In my sophomore year of college, I took an intermediate writing class. I thought it was going to be like my introductory course. That is, write a story utilizing expanded concepts.

I was wrong.

My instructor, the great Perry Glasser smiled like an executioner about to start the warm-up torture before the crown pleasing beheading. “I want you to write six stories and I want you to write them in the next six weeks. Your first story is due next week.”

After class, I went to work on stories. I had a few ideas, but nothing concrete. But the sheer amount of work forced me to write.

Halfway through the exercise, my roommate, also in the writing program, declared the exercise to be futile. “Yes, I get that the point is to write, but what we end up doing is writing lots of crap.”

At the time, I thought Perry was right and my roommate was wrong. It’s critical that a writer write to find their voice. Writing is a muscle. It must be exercised through daily practice. Or does it?


Last year, I joined a writer’s group on Facebook called My 500 Words that challenged each group member to write five hundred words a day for thirty days.

I completed this goal, writing every day for almost the entire year until I wrote myself into a corner in my current project. That’s a tale for another post.

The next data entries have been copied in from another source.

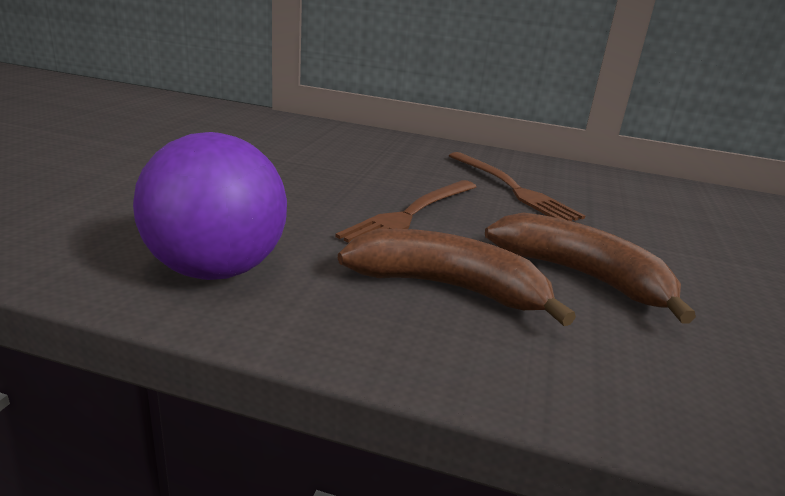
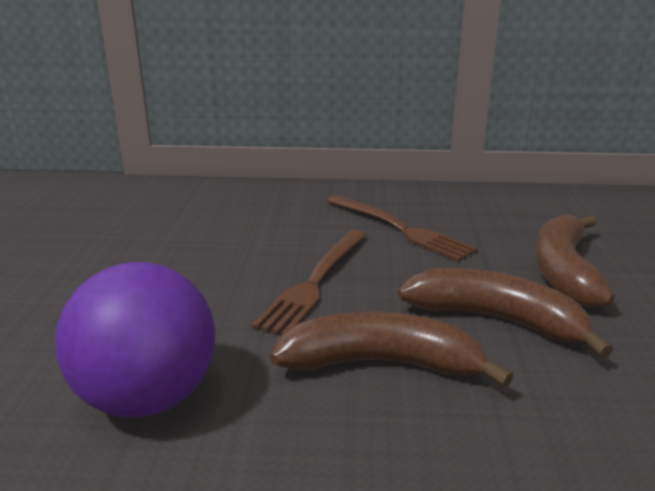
camera: 10 degrees left, 0 degrees up
(671, 250) = (563, 271): none -> brown banana

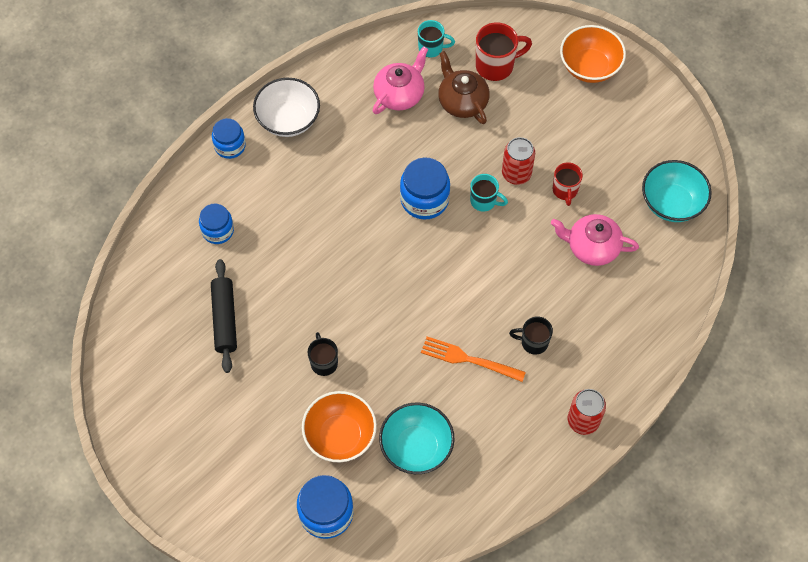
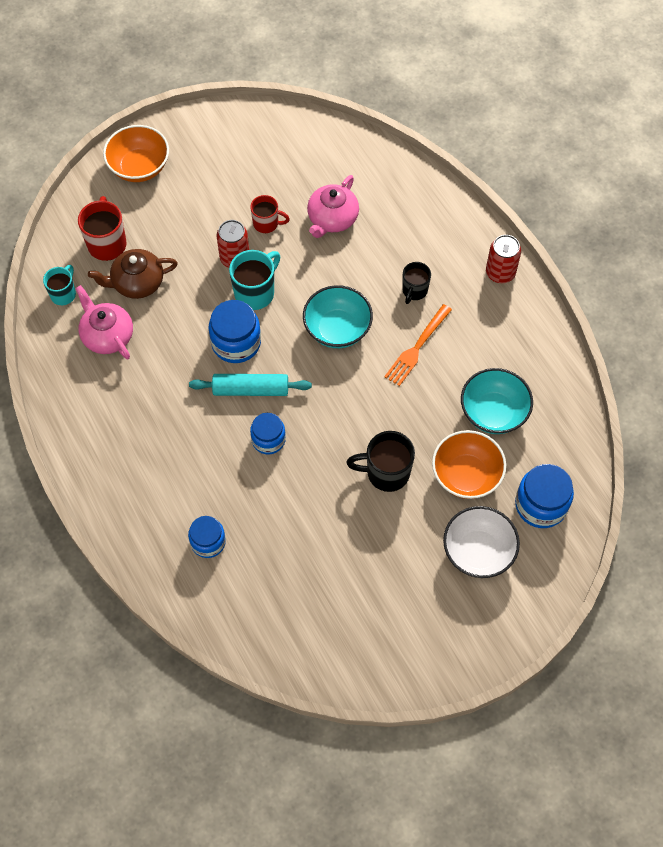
camera: 75 degrees left, 0 degrees up
(225, 319) = (313, 555): black rolling pin -> none
(230, 146) = (109, 510): blue jar -> blue jar (268, 440)
(288, 120) = (98, 446): white bowl -> white bowl (478, 551)
(324, 362) = (386, 473): black mug -> black mug, size x1.55
(378, 224) = (251, 389): none -> turquoise rolling pin
(484, 201) = (255, 292): turquoise mug -> turquoise mug, size x1.55
(671, 203) = (307, 145): turquoise bowl -> turquoise bowl (337, 329)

Reflecting on last year, I discovered I wrote for the word counter. My goal was five hundred words a day, but my eyes were always fixed on my daily count. Everything was subservient to it.

Sure, the piece might be crap, but I’ll fix it in revision.

The revisions never arrived.

I grew a large slush pile of malformed stories; stories that I had no desire ever to return to. But writing for the word count made me “feel” like a genuine writer even though I was just “wasting time” .

FYI – I hate using the phrase “wasting time” but I can’t think of anything comparable. That’s probably my immaturity as a writer speaking, but at this stage in my career, I find equal value in discovering new doorways as well as dead ends. Or as Ray Bradbury once said:

“If you write a hundred short stories and they’re all bad, that doesn’t mean you’ve failed. You fail only if you stop writing.”

Ray Bradbury

What I’ve come to learn was that both Perry and my roommate were right. I need to keep writing, but I need to focus on the content and not on the word count.

Recently, I started a writing session and I turned off the word counter. In fact, I turned off the word processor and put on some music. I closed my eyes and imagined the story I was going to write. I watched it play out in my head.

I observed my characters in motion and found myself enjoying the story. At the end of my “writing” session, I knew I was watching backstory but it was the foundation for conflict. My writing was done even though I hadn’t written a word.

I continued doing this for a week until I opened up my word processer, created a file called backstory, and wrote everything down as I had seen it. It was messy writing; all tell, no show. It did feature short snippets of dialogue and character sketches.

On a productivity level, this was pointless. I wasn’t ever going to revise it. In fact, I’d be lucky to incorporate any of it into my story, yet I knew it was critical.

I was pouring the foundation for my story. Now I know the true beginning of my story far before my character ever arrives on the scene. I know the names of the scientists. I know why the heroic captain has his wings clipped and why the sociopathic director of research is given a promotion. I now know how my chief antagonist gets involved in my story and why is a true bastard to fear.

The setting of my science fiction yarn.

I plan to keep doing this until I have a good semblance of the situation and a grasp of all the players.

And then I’ll write every day. Not for the word count but for the story and when I’m done, I’ll start the rewrite.

Thank you, Perry. Thank you Andrew. I think I’m finally on the right track. It only took me twenty-six years to get here.